Foto: J.X.
Emboscado el cuerpo, emboscada el alma.
Emboscados, huyendo de la muerte, de las guerras de los hombres.
Él también huye, en lucha consigo mismo. Todo es pérdida, lamento. Quiere escaparse de sí mismo, a rastras o como sea, al caer el amor vencido por la muerte.
No huye con valor, no se escapa como su padre, cojeando por caminos de nieve, emboscado en las montañas del Molí de l'Ingla, ocultándose en una madriguera de conejos que, con dos jóvenes más de la familia, primos carnales -tres desertores de la muerte-, excavarán en la roca un habitáculo para enterrarse de día y resucitar de noche, e ir a la casa del Molino a descansar, vigilantes siempre, atentos a cualquier reflejo de luz o ruido en el bosque.
Dos años y cinco meses después, saldrán de la madriguera y se entregarán al bando enemigo vencedor, serán fichados y purgados en campos de concentración como desertores cobardes del otro bando, alimañas que serán arrojadas más tarde a la miserable y clandestina vida cotidiana.

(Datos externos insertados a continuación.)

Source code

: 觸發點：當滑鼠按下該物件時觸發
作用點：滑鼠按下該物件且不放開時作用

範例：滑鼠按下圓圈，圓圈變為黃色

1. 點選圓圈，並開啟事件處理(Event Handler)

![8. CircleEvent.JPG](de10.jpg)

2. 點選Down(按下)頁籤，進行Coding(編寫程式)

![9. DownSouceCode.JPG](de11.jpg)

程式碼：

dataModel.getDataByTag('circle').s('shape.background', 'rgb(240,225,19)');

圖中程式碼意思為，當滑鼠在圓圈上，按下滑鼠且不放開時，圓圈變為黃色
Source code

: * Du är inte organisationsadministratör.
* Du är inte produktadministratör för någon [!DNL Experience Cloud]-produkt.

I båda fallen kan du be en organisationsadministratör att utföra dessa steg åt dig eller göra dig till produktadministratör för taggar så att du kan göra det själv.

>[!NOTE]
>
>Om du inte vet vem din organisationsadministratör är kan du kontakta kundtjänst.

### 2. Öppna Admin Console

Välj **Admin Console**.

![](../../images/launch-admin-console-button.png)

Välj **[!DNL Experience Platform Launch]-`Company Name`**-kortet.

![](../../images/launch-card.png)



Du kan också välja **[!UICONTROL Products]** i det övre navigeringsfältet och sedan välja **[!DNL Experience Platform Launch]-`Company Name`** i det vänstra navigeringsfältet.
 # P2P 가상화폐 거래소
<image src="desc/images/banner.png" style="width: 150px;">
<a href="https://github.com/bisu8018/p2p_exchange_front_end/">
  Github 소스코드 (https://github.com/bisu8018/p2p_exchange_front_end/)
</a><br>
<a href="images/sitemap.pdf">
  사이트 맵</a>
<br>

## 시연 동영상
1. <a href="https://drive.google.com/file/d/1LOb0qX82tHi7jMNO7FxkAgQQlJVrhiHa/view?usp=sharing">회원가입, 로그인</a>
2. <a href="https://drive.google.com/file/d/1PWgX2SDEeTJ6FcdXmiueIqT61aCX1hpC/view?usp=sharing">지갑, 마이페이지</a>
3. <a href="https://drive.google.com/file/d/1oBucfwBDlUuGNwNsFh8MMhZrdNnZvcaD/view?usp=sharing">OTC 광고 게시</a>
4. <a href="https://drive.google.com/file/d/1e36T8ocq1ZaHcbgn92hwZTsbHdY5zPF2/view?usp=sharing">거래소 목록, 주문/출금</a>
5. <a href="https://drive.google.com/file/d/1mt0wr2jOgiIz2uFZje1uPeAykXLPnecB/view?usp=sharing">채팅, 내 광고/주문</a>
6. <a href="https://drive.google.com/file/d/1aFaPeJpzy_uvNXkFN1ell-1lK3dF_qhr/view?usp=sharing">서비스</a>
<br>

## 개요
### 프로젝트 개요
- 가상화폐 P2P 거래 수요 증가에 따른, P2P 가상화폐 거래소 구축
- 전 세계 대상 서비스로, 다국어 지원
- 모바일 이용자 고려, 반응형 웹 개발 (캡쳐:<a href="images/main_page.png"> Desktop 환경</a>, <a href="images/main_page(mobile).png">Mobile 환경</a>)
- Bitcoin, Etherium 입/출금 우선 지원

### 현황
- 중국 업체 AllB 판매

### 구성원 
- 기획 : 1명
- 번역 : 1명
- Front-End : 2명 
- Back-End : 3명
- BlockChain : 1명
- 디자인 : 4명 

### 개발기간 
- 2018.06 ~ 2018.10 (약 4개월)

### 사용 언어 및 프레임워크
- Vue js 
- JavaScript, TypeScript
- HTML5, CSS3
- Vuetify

Ya para siempre emboscados, sin poder cortar nunca las ramas de los árboles que ensombrecían la madriguera, escondiéndola más y más. Hombres ocultos de por vida, tocados por una tiniebla selvática, con novias medio muertas, desconfiadas, e hijos visionarios que a veces enloquecen a su lado, dentro de casa, en una de las madrigueras del barrio.